From the Swan Lake interview, extract the passage between "It is a difficult" and "losing something important.", inclusive, and copy it word for word.

- [SOURCE EXTRACT]:
______________________________
Le Lac des cygnes

Rothbart wants to exploit a fossil energy field on the shore of a lake. A young woman, Odette, derails his plans and he transforms her into a swan. Elsewhere, at a party, Siegfried opposes his father, who wants to help Rothbart build a factory on the shore of the swan lake.

As a contemporary choreographer, what does Swan Lake represent for you?

For me it is an Everest, a monument to dance. It is always a challenge to choreograph, but doing so in a completely new way, during the COVID pandemic, makes this an even more stressful work to treat.


What have you retained of Marius Petipa and Lev Ivanov’s original choreography for the music by Pyotr Ilyich Tchaikovsky?

I keep the love story, the bewitching fairy tale that recounts a woman’s transformation into a swan, while completely changing the role of the parents. In most versions of Swan Lake, the parents are usually limited: they dance very little, if at all, and play a formal role. In my version, however, they are very important. They have several dancing parts, because they influence the relationships between the protagonists. Siegfried’s father is tyrannical, prone to abuse of power. His mother is protective, somewhat reminiscent of Proust’s world. Incidentally, it is rather amusing to see that in A la Recherche du temps perdu we find Swan and his lover Odette! I have the impression Proust felt close to Swan Lake… Rothbart is always present. He is a magician when he wants to be, a very ambiguous character. Apart from being a magician, he also has social functions. He represents exploitative businessmen or industrialists, who are socially destructive. Siegfried’s father partly covers the same role without being a magician. You could say there is a kind of plan, a conspiracy between the two.


And do you think there is a kind of commodification of bodies? Because even in the original libretto Rothbart, in a way, uses his daughter for deleterious ends…

That is absolutely correct! Indeed, the father and Rothbart agree on a marriage between the son and the daughter in order to increase their wealth.


“The best tribute to Marius Petipa is to enter his creative process, to reinvent things”. Things. Have you remained faithful to Tchaikovsky’s score?

I have retained 90% of Tchaikovsky’s score, of which 90% is from Swan Lake and 10% from other works by the composer. I chose not to use all the music from Swan Lake, which lasts three hours, as I wanted to recount things that are not in the original libretto. I looked for other elements in his compositions and, in doing so, have rediscovered Tchaikovsky. I explored his symphonies and the concertos for orchestra. The base, the musical foundation, remains Swan Lake, and it is supplemented by extracts from the violin concerto, overtures and symphonies…


Will we see elements from the Petipa/Ivanov choreography?

I found it interesting to rely on certain choreographic features, like an outline. It’s as if I arrived at a fortified settlement and built a new city on the foundations of old buildings. I had a lot of fun in some sections, especially the “White Act” (the second scene). These are absolutely exhilarating moments, which I have treasured and tried to revive in all their glory. In truth, the choreography does not follow that of Marius, because I rewrote it entirely. So, rather than a re-elaboration, it is really an original choreography, structurally and fundamentally. And this is perhaps the best possible tribute to Marius Petipa: to enter into his creative process, to reinvent things.


Will Odette/Odile, the white swan and the black swan, be united in one role as in the classical version?

It is a difficult role which requires contrasting qualities, in terms of virtuosity and interpretation. Particularly intensive work is required to find a balance between the two characters without losing something important.
______________________________
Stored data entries
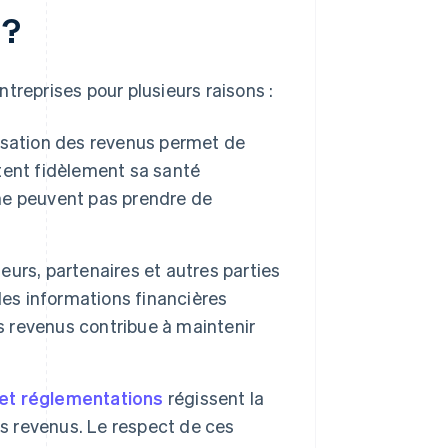
 ?
treprises pour plusieurs raisons :
sation des revenus permet de
ètent fidèlement sa santé
 ne peuvent pas prendre de
seurs, partenaires et autres parties
des informations financières
s revenus contribue à maintenir
et réglementations
régissent la
rs revenus. Le respect de ces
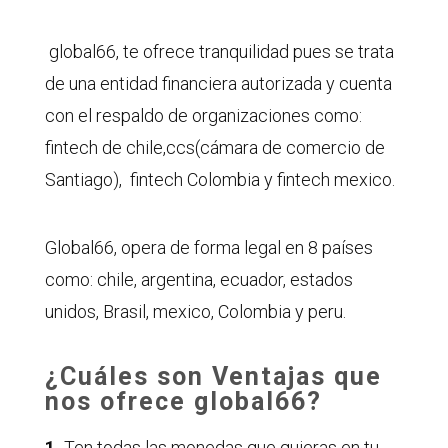
global66, te ofrece tranquilidad pues se trata
de una entidad financiera autorizada y cuenta
con el respaldo de organizaciones como:
fintech de chile,ccs(cámara de comercio de
Santiago), fintech Colombia y fintech mexico.
Global66, opera de forma legal en 8 países
como: chile, argentina, ecuador, estados
unidos, Brasil, mexico, Colombia y peru.
¿Cuáles son Ventajas que
nos ofrece global66?
1.
Ten todas las monedas que quieras en tu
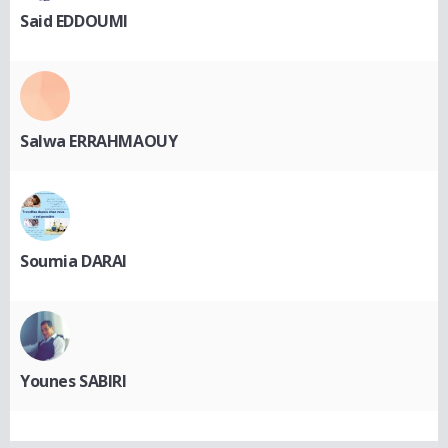
Said EDDOUMI
Salwa ERRAHMAOUY
Soumia DARAI
Younes SABIRI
______________________________
- [SOLUTION TO THIS TASK]:
It is a difficult role which requires contrasting qualities, in terms of virtuosity and interpretation. Particularly intensive work is required to find a balance between the two characters without losing something important.